Memphis, Tennessee.  Home of the blues. Beale Street, the best barbecue anywhere, bar none. Elvis. Graceland.

That's what the tourists see.

Let me take you down to Memphis. The real Memphis, Tennessee.

Metropolitan Memphis is 324 square miles, and there are 652, 717 people living there.

It's tough, living in Memphis. You think Chicago's tough?

Okay, Chicago is tough, but so is Memphis, it was the murder capital of the U.S., twice in the last decade

I'm not proud of that. It's tough, is all I'm sayin'.

Memphians will tell you there are more churches than gas stations in their city, and more barbecue places than churches.
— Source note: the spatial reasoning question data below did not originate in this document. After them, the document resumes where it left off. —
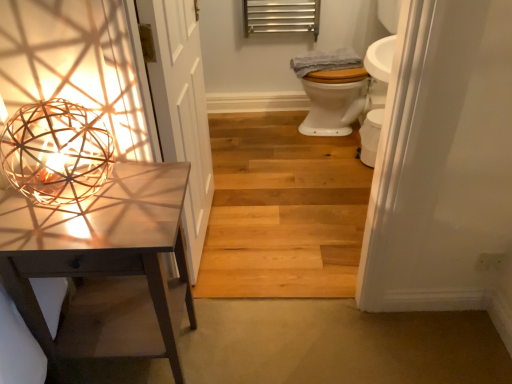
Question: Would you say woven wood sphere at left is to the left or to the right of natural wood floor at center in the picture?

Choices:
 (A) left
 (B) right

Answer: (A)

Question: In terms of width, does woven wood sphere at left look wider or thinner when compared to natural wood floor at center?

Choices:
 (A) wide
 (B) thin

Answer: (B)

Question: Which object is positioned closest to the white glossy toilet bowl at center?

Choices:
 (A) white wood door at left
 (B) metallic silver radiator at upper center
 (C) matte white table at left
 (D) woven wood sphere at left
 (E) natural wood floor at center

Answer: (E)

Question: Which object is the farthest from the woven wood sphere at left?

Choices:
 (A) metallic silver radiator at upper center
 (B) white glossy toilet bowl at center
 (C) natural wood floor at center
 (D) matte white table at left
 (E) gray cotton towel at upper right

Answer: (A)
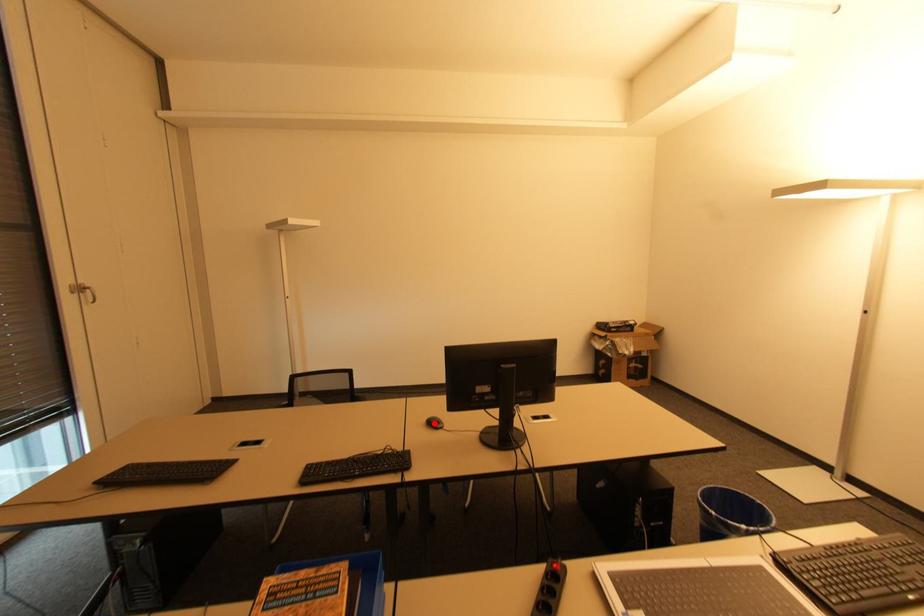
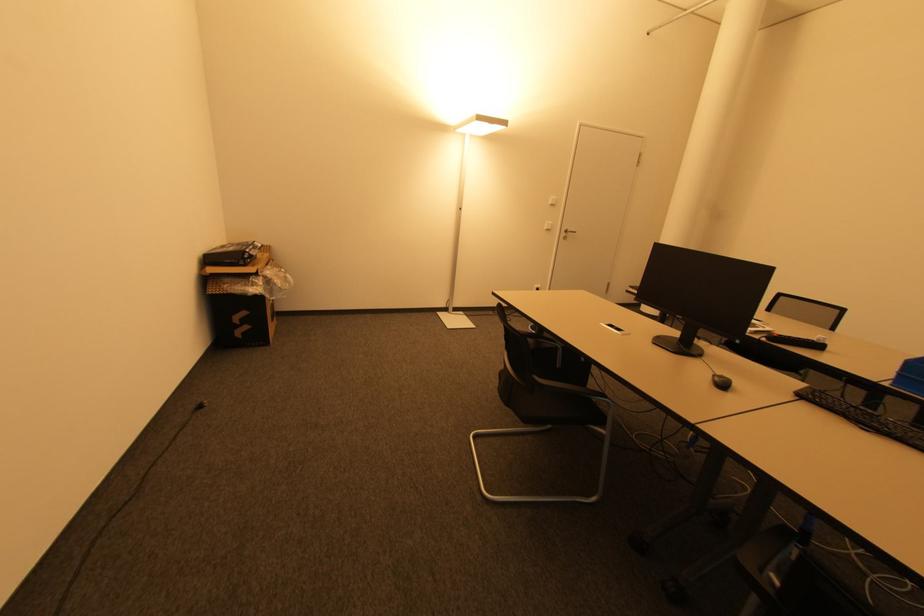
Find the pixel in the second image that matches the highlighted location in the first image.

(725, 386)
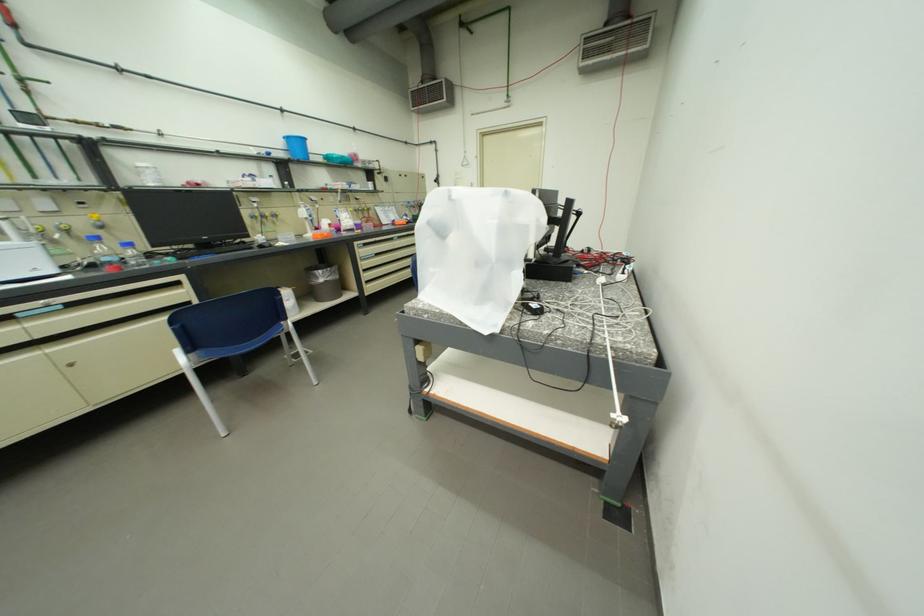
I was in one of our fine, barbecue-scarfin' establishments once, back when a pay phone cost ten cents. A man with four pennies in his hand asked me for “a solid dime.”

The telephone, he said, don't recognize four cents.

That's how people talk in Memphis, TN.

Memphis is the only place you'll see a locally owned convenience store with a giant, neon sign that says: Watermelon. Beer. Ice.

It is the only place I know where a pastor goes on the radio and says, When you come to my church, I will greet you with all the love and sincerity I can muster.

Swear to God, he said that.

To a man named Sidney Shlenker, Memphis was an opportunity.

The name might be familiar. In 1995, Shlenker was in the news for his involvement in the Heidi Fleiss scandal

In '89, Sidney Shlenker was in Memphis, pitching an idea to the city fathers: a 20, 000 seat pyramid-shaped arena, with a Hard Rock Cafe and everything.

You'd think a name like “Sidney Shlenker” would've given someone pause.

Shlenker was well-known for all sorts of flim-flammery, but he managed to persuade more than a few of Memphis' movers and shakers the venue would be “a monument.”

Out-of-town financial backers disagreed and sent him packing. A lot of bankruptcy petitions would be filed before Shlenker slithered away, and it seems God does look after fools; the pyramid was built and today it is a Bass Pro Shop, one of the biggest in the country.

But for years it was just an eyesore. A testament to stupidity, and greed, three hundred feet high.

Memphis is an unmelded mass of grifters and lottery ticket holders, a divide of broken promises and privelege.

It's a shabby, backwater, exploitation film of a city.

The humidity's always high, it's either too hot or too cold.

And I miss it something awful here in Chattanooga.